Mrs. McMorris and I have five daughters — and much like the WNBA nobody is watching them. Unattended children are best kept to the cozy culs-de-sac of the suburbs where the only threat to life and limb is inattentive Amazon delivery drivers, rather than the city where they could fall prey to inattentive pit-bull owners — or worse, watchful public-school teachers.
Every father knows the first thing to do when moving to the suburbs is to find a cheap handyman who will respond within the hour to any text message. All the better if he is a licensed plumber, which is how Mrs. McMorris and I found Scott from All Total Service plumbing. Scott is indifferent to my career as a journalist, though he cares deeply about his Nextdoor rating. Even without the glowing endorsement in the American edition of the world’s oldest magazine, he has been throwing in free services every time he parks his decommissioned ambulance in front of our home — stump removals on top of roto-rooter service, drywall repair and electrical work in addition to tub installation.
It is not just that Scott can see how hapless this suburban father is — very, it turns out — it is because he spots a new baby with every plumbing emergency. “You got to get that thing cut,” he said as he welded in a new ball shut-off valve for the outdoor spigot. Set aside the moral discussion of vasectomy — for the record, you will go to Hell — the episode raises a deeper question: when did it become socially acceptable to discuss the state of another man’s testicles? It isn’t just plumbers who raise the question of my plumbing or barbers insistent that I seek another snip. Since Child #3 was born, I’ve received similar admonitions from clueless acquaintances, relatives who should know better and some of my closest bartenders.

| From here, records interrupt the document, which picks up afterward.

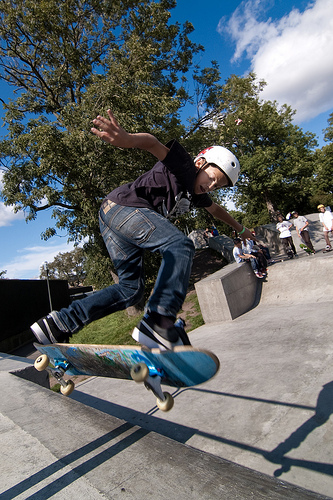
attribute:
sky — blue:
[0, 0, 332, 282]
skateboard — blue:
[31, 342, 218, 411]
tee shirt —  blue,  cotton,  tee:
[104, 145, 213, 219]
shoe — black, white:
[131, 314, 190, 346]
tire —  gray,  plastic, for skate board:
[129, 360, 149, 382]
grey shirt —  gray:
[293, 214, 307, 231]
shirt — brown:
[126, 166, 184, 208]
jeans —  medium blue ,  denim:
[53, 201, 185, 322]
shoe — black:
[129, 306, 193, 356]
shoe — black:
[22, 307, 72, 346]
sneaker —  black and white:
[116, 298, 220, 379]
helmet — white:
[192, 140, 247, 190]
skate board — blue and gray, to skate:
[29, 335, 219, 410]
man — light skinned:
[35, 107, 258, 354]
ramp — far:
[264, 238, 282, 259]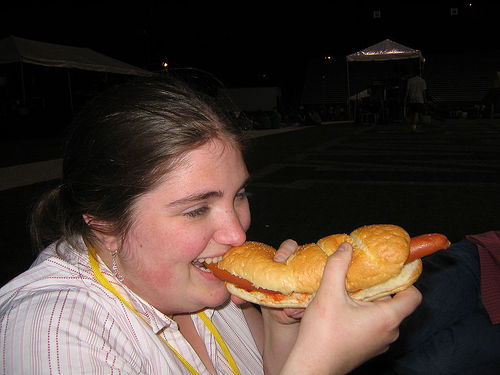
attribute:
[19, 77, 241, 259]
hair — brown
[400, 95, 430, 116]
shorts — black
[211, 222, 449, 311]
hotdog — long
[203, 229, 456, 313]
hotdog — footlong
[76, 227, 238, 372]
lanyard — yellow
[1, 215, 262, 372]
shirts — white, striped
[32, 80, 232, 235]
hair — brown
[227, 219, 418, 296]
bun — big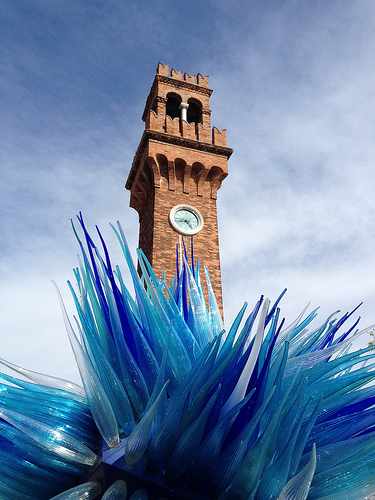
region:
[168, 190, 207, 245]
clock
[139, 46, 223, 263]
clock tower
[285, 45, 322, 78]
white clouds in blue sky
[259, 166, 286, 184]
white clouds in blue sky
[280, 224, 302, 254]
white clouds in blue sky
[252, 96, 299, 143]
white clouds in blue sky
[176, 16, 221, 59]
white clouds in blue sky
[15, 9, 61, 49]
white clouds in blue sky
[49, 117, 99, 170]
white clouds in blue sky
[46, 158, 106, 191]
white clouds in blue sky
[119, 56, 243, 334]
large brick tower with clock embedded in it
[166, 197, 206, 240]
clock embedded in large brick tower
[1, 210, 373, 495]
large blue flower in front of brick tower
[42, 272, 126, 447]
clear petal on large flower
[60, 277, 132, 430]
light blue petal on large flower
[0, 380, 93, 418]
light blue petal on large flower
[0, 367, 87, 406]
light blue petal on large flower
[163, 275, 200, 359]
light blue petal on large flower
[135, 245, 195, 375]
light blue petal on large flower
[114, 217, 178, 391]
light blue petal on large flower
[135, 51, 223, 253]
brown clock towe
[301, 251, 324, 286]
white clouds in blue sky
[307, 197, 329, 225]
white clouds in blue sky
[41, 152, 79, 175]
white clouds in blue sky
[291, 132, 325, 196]
white clouds in blue sky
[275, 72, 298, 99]
white clouds in blue sky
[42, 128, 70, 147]
white clouds in blue sky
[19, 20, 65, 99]
white clouds in blue sky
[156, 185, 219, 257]
the clock on a building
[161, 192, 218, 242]
the round clock on a building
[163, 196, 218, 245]
a round clock on a building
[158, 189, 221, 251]
the hands on a clock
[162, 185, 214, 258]
the big hand on a clock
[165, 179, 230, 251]
the little hand on a clock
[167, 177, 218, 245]
a big white clock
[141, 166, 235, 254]
a big clock on a building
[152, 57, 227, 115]
the top of a building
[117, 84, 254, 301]
a clock on top of a building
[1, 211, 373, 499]
unusual blue glass light fixture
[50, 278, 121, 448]
lightbulb shaped like an icicle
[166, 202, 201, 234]
outdoor clock in a tower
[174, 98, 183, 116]
white column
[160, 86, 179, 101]
arch in a tower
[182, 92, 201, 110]
arch in a tower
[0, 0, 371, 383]
cloudy sky behind a tower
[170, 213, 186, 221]
minute hand of a clock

I thumbed through the most recent edition of Marjabelle Young Stewart’s The New Etiquette, and the closest entry I could find was Jewish Birth Ceremonies (“stocks and bonds as well as contributions to a trust fund are acceptable presents,” according to the white-gloved Queen of Courtesy). There has been a push to update the modern rulebook to fill the vasectomy vacuum with as much chatter as possible. Gabrielle Blair, author of Ejaculate Responsibly, thinks that the height of chivalry requires that all men become eunuchs to spare their wives and girlfriends the health risks of the Pill, abortion, or — even worse — birth. She stops short of mandating castration, but the Mormon mother of six says good ol’ fashioned missionary work is the next best thing. She implores male allies to Shout Their Snips while they are doing guy stuff, be it watching the game, standing round the grill or thinking about Rome.

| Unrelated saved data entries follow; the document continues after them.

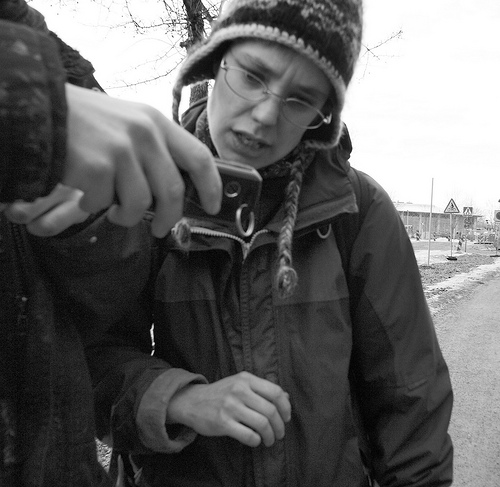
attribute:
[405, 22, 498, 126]
sky — cloudy, white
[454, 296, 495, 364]
road — pavement, grey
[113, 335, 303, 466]
arm — woman's, sticking straight out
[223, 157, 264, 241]
cell phone — black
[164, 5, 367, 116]
person — standing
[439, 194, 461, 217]
sign — triangle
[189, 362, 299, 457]
hand — stretched out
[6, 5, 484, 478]
picture — white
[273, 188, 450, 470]
winter jacket — two tone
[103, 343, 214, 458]
jacket sleeve — rolled up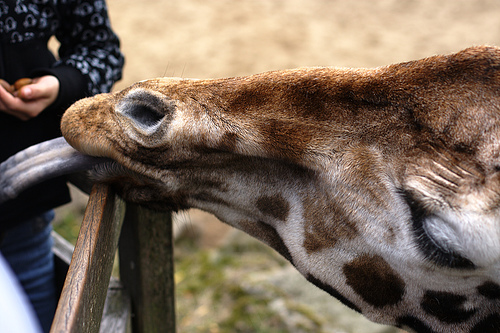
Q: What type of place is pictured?
A: It is a zoo.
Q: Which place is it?
A: It is a zoo.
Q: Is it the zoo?
A: Yes, it is the zoo.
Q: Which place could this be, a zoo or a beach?
A: It is a zoo.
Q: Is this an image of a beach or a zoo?
A: It is showing a zoo.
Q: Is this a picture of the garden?
A: No, the picture is showing the zoo.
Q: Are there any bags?
A: No, there are no bags.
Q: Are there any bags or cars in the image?
A: No, there are no bags or cars.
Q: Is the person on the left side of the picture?
A: Yes, the person is on the left of the image.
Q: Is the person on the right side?
A: No, the person is on the left of the image.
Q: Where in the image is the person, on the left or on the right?
A: The person is on the left of the image.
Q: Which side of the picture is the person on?
A: The person is on the left of the image.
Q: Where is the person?
A: The person is at the zoo.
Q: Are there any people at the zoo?
A: Yes, there is a person at the zoo.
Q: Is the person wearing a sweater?
A: Yes, the person is wearing a sweater.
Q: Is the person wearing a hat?
A: No, the person is wearing a sweater.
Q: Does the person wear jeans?
A: Yes, the person wears jeans.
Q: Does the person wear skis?
A: No, the person wears jeans.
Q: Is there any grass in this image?
A: Yes, there is grass.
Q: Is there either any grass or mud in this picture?
A: Yes, there is grass.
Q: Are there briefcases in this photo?
A: No, there are no briefcases.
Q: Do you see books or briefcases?
A: No, there are no briefcases or books.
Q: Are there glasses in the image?
A: No, there are no glasses.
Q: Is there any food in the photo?
A: Yes, there is food.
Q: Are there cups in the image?
A: No, there are no cups.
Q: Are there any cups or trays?
A: No, there are no cups or trays.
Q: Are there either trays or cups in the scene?
A: No, there are no cups or trays.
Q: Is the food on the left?
A: Yes, the food is on the left of the image.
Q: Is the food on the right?
A: No, the food is on the left of the image.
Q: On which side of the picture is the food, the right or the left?
A: The food is on the left of the image.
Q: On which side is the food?
A: The food is on the left of the image.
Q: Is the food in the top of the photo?
A: Yes, the food is in the top of the image.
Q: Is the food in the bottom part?
A: No, the food is in the top of the image.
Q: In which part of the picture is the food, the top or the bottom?
A: The food is in the top of the image.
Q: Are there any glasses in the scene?
A: No, there are no glasses.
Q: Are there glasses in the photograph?
A: No, there are no glasses.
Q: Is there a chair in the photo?
A: No, there are no chairs.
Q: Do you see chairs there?
A: No, there are no chairs.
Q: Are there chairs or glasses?
A: No, there are no chairs or glasses.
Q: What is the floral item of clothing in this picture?
A: The clothing item is a sweater.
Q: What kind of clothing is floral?
A: The clothing is a sweater.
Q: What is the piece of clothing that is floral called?
A: The clothing item is a sweater.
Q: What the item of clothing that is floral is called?
A: The clothing item is a sweater.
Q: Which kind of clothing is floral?
A: The clothing is a sweater.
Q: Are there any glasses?
A: No, there are no glasses.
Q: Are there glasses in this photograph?
A: No, there are no glasses.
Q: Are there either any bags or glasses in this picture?
A: No, there are no glasses or bags.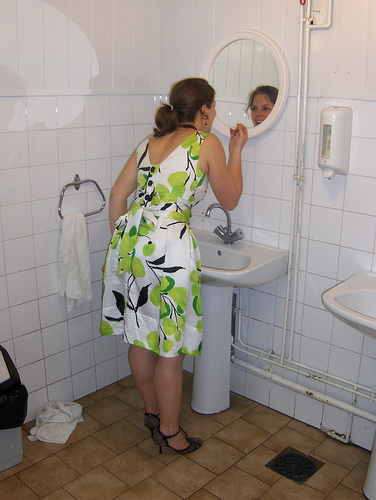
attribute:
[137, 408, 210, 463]
shoes — black, gray, high-heeled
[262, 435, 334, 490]
drain — square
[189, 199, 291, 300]
sink — silver, white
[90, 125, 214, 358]
party dress — cut, flowered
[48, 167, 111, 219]
holder — chrome, silver, metal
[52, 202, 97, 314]
towel — white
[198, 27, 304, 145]
mirror — round, white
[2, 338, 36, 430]
handbag — black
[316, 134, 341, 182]
soap — liquid, white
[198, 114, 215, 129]
earrings — amber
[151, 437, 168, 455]
heel — short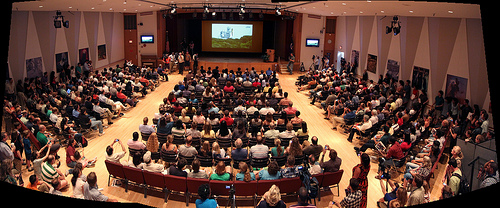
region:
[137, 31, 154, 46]
Wall mounted black flatscreen television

It will not be as long a haul as Mrs. Blair imagines. Scores of men have used my crowded kitchen table as an excuse to proudly share their past or upcoming appointments to be neutered. My go-to response in each case would draw the wrath of Mrs. Blair, not to mention a furrowed brow from Mrs. Young Stewart — no matter how many stocks, bonds and trust fund contributions I brought to the gathering. But I’ve found it effective. A friend will welcome Baby #3 this spring thanks to a single word uttered with bemused contempt, the same word The New Etiquette employs to describe “balloons, crêpe-paper streamers, ribbons and bouquets.”

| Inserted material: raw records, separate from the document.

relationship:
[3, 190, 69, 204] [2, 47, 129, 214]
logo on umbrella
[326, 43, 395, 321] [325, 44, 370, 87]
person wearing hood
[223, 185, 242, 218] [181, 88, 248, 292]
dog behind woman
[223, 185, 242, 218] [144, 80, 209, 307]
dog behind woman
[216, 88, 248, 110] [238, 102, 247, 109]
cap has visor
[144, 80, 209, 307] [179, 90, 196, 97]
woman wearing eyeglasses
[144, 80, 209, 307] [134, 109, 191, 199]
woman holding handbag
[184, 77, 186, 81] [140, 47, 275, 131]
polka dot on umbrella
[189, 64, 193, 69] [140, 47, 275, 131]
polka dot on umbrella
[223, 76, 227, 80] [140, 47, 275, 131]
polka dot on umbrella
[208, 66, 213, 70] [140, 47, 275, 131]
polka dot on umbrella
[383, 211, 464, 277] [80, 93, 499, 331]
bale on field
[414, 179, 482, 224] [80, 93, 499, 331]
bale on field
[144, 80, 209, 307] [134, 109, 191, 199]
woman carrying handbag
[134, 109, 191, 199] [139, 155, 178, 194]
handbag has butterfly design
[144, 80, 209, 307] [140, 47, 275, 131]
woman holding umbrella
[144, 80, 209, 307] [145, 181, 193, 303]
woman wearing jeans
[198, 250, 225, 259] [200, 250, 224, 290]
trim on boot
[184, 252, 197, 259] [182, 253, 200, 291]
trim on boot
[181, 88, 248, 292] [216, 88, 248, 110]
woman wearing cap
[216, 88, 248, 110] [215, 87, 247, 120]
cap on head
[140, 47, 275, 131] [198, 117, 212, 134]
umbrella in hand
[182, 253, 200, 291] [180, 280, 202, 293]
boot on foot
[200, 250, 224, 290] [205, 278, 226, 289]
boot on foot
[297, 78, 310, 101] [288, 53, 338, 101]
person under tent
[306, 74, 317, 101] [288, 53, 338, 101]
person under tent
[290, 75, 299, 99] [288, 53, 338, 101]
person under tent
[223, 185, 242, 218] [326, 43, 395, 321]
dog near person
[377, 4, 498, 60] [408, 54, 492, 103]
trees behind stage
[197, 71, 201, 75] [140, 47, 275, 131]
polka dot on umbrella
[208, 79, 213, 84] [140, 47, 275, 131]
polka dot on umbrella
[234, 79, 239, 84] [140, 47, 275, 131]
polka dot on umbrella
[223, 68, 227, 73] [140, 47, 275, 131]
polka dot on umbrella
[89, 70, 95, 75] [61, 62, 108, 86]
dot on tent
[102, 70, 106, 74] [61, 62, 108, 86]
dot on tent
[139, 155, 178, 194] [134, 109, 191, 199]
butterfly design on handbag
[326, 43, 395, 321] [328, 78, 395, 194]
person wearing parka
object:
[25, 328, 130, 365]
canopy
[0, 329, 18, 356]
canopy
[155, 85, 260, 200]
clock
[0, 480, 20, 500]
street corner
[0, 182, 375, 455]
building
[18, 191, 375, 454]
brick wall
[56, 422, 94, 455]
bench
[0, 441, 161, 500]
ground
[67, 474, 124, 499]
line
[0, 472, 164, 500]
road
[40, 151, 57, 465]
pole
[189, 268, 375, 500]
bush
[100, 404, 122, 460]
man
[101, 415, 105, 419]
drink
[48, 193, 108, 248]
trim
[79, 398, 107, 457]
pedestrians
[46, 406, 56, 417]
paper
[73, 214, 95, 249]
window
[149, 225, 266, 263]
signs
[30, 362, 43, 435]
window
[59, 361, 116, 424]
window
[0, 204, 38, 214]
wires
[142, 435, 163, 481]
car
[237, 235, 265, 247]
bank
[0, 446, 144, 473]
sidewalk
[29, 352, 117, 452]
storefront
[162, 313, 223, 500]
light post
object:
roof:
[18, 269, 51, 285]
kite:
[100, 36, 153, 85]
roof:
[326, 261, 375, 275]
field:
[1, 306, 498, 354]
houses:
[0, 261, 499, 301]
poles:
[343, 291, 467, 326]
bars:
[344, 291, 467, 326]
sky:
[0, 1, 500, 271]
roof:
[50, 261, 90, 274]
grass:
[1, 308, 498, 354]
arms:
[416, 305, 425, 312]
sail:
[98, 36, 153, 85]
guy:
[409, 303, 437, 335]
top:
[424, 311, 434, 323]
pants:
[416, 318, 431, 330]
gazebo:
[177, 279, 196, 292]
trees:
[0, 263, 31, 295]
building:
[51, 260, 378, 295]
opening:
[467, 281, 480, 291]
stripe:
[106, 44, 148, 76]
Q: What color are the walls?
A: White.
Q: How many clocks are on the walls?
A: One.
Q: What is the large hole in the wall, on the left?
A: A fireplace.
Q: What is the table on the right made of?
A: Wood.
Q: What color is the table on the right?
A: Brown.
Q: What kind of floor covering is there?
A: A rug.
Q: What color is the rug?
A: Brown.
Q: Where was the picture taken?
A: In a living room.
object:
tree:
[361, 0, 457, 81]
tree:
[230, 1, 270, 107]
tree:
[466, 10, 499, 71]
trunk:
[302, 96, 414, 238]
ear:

Children these days are seen as a lifestyle choice, which may be why people ask after my testicles the same way they would a tattoo. Both last a lifetime; only one will age well, but it is not the one American society encourages. About 57 percent of women under the age of forty-nine have a child, on par with the percentage of the same demographic who have at least one tattoo. There will come a time when the butterflies on their ankles and lower backs stop dancing, right around the time my WNBA team will be rallying around their dying father. And I will think back to their genuine queries with regret.
I never did ask Scott or anyone else about their sleeves of ink. How rude of me.